Здесь важно отметить, что, по воспоминаниям Стендаля, Наполеон питал «безотчетную ненависть» к поставщикам - не только потому, что они обворовывали армию, но еще и потому, что шокировали его самого и солдат своей трусостью. Так, «во время отступления, которое предшествовало битве при Кастильоне (5 августа 1796 г. - Н. Т.), один из этих людей бежал без оглядки, промчался пятьдесят лье в почтовой карете и по приезде в Геную умер от последствий испуга»[468].
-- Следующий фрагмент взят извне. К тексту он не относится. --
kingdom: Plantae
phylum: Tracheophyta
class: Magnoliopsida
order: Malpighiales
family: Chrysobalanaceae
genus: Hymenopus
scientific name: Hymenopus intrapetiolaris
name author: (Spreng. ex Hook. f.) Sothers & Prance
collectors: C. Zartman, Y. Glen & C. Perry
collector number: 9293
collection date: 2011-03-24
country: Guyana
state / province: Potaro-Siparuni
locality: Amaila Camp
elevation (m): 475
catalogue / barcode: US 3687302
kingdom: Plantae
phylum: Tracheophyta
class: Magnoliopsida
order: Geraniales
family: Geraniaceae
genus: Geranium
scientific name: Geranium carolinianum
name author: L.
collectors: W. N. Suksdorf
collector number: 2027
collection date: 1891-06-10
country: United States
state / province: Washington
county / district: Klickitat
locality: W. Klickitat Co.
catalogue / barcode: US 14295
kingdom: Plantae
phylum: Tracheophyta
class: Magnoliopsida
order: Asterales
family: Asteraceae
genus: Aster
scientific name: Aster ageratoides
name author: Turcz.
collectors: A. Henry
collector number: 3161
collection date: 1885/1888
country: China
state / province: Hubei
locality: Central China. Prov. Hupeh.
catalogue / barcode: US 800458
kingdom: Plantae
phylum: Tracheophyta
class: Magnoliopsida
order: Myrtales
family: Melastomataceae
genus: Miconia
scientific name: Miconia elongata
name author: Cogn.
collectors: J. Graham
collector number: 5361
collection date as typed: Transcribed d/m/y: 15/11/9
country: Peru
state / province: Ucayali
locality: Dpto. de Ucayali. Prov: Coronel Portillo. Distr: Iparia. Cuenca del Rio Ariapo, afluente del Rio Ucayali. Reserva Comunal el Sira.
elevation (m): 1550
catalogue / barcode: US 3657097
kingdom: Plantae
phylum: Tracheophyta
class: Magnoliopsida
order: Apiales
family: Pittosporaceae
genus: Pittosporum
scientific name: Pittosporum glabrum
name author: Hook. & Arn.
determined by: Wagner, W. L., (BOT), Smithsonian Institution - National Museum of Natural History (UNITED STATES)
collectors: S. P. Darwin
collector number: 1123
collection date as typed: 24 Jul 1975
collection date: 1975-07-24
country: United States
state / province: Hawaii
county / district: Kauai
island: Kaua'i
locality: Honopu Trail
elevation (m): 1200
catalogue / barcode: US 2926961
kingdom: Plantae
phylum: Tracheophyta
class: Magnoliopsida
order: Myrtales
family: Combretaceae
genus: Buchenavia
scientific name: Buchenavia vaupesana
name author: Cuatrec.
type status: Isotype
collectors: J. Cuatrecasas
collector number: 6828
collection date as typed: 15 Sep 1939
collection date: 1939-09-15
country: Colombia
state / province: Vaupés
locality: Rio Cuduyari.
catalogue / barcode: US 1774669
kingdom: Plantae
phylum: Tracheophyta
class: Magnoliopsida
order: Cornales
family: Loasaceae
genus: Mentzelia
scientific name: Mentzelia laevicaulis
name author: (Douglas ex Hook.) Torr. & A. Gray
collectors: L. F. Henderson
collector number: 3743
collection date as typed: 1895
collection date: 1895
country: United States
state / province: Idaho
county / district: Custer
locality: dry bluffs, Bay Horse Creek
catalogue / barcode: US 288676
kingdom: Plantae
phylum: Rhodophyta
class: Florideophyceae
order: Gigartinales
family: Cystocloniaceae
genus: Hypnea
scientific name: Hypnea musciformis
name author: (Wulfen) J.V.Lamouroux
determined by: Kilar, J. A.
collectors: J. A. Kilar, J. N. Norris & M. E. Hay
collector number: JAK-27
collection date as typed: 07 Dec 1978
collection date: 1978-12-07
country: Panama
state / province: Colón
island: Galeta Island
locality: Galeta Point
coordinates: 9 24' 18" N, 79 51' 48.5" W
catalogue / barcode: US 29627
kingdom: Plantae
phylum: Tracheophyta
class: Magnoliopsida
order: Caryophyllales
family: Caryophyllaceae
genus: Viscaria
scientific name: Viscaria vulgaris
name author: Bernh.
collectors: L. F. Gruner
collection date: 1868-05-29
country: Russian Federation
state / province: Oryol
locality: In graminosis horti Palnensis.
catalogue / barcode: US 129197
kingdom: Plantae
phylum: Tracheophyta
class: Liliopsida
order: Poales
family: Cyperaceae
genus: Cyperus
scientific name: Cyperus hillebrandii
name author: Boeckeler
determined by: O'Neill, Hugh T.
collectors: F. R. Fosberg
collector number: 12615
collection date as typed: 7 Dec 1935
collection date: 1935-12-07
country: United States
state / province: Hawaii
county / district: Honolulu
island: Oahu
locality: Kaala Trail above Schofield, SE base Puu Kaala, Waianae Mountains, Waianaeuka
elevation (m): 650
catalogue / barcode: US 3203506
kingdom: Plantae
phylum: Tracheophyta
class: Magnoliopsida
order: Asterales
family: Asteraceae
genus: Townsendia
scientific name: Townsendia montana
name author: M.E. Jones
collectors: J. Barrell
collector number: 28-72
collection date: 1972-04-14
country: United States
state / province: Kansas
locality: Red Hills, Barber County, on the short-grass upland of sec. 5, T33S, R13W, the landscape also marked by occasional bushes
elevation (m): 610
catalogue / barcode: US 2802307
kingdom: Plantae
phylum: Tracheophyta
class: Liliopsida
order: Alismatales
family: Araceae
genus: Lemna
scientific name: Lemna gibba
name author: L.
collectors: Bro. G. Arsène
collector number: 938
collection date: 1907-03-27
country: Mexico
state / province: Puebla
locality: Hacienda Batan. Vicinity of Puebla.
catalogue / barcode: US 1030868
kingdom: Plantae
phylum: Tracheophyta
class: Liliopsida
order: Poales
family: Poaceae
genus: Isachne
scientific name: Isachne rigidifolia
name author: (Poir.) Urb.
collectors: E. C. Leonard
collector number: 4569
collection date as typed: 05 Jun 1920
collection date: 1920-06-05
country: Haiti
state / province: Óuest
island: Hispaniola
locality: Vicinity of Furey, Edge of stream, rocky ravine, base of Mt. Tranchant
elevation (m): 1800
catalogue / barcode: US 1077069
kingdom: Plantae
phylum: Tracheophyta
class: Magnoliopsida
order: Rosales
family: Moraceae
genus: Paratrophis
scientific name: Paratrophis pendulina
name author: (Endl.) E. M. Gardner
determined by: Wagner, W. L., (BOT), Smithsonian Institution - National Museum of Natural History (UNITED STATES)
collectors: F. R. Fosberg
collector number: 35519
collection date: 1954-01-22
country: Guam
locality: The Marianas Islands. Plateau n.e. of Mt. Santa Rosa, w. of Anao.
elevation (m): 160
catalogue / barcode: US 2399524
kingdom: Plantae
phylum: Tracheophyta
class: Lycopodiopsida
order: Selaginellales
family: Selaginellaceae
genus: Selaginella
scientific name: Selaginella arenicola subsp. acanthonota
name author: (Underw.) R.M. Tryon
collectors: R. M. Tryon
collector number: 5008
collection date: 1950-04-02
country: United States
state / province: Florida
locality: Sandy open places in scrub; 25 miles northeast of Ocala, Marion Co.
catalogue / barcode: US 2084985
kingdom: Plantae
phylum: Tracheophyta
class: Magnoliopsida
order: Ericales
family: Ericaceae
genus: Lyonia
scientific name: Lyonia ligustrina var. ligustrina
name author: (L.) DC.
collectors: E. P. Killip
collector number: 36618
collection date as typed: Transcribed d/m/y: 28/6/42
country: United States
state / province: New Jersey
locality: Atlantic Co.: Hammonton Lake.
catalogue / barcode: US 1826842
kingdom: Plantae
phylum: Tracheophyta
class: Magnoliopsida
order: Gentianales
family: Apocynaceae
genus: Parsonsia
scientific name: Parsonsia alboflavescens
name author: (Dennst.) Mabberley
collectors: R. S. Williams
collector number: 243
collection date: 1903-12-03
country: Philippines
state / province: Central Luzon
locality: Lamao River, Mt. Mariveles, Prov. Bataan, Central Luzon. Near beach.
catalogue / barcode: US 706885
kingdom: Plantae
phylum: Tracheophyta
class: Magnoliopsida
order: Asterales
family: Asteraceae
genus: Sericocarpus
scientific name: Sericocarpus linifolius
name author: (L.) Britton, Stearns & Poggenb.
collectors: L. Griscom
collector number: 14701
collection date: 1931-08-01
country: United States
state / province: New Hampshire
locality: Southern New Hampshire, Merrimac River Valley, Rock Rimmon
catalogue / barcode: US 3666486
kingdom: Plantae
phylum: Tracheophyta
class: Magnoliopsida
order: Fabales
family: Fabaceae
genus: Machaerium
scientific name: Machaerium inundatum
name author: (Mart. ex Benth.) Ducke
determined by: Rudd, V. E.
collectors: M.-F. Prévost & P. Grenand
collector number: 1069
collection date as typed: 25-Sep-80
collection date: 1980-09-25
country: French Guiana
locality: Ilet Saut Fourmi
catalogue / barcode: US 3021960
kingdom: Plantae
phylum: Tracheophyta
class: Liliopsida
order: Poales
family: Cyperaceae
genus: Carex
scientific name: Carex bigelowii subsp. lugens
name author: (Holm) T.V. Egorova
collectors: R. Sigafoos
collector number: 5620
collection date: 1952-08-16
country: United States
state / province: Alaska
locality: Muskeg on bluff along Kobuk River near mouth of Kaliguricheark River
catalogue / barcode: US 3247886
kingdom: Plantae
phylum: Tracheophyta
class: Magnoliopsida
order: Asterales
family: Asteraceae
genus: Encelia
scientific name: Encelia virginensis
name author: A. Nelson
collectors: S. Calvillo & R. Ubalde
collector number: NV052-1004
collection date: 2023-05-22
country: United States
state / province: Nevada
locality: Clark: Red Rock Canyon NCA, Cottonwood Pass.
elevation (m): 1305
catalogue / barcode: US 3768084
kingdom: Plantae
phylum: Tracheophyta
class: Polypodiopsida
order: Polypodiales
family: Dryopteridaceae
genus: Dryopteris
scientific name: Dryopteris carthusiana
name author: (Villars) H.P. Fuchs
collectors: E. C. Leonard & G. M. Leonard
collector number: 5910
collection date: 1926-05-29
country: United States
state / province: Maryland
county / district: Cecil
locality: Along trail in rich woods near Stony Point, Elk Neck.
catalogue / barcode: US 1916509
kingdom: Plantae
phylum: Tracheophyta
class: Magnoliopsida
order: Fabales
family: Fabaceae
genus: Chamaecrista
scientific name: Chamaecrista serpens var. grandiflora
Обеспечивая свою «нищую рвань» продовольствием, снаряжением, боеприпасами, Наполеон в то же время восстанавливал дисциплину. При этом он не останавливался перед самыми жестокими мерами как «отец-командир», равно заботливый и безжалостный. Стоило, к примеру, одному из батальонов отказаться от выхода на боевые позиции (из-за недоплаты жалованья), как тут же был расформирован, а солдаты батальона рассредоточены по другим частям. Более того, в одном из донесений Директории Наполеон без лишних эмоций и без подробностей констатировал: «Приходится часто расстреливать»[469].
Все заботы Наполеона о снабжении армии и дисциплине осложнялись крайней необходимостью спешить: каждый день до начала боевых действий был на счету, ибо Наполеон считал обязательным для успеха кампании фактор внезапности. Тем не менее он успел проверить и скорректировать боеготовность своих солдат на общеармейских маневрах. 5 апреля 1796 г. Итальянская армия, подготовленная не вполне и наспех, выступила в поход. Многое из начатого пришлось довершать уже на ходу, в промежутках между боями. Например, тысячу солдат из дивизии Ожеро вооружили только после первого боя у Монтенотте захваченными у австрийцев ружьями - в наступление они пошли безоружными[470].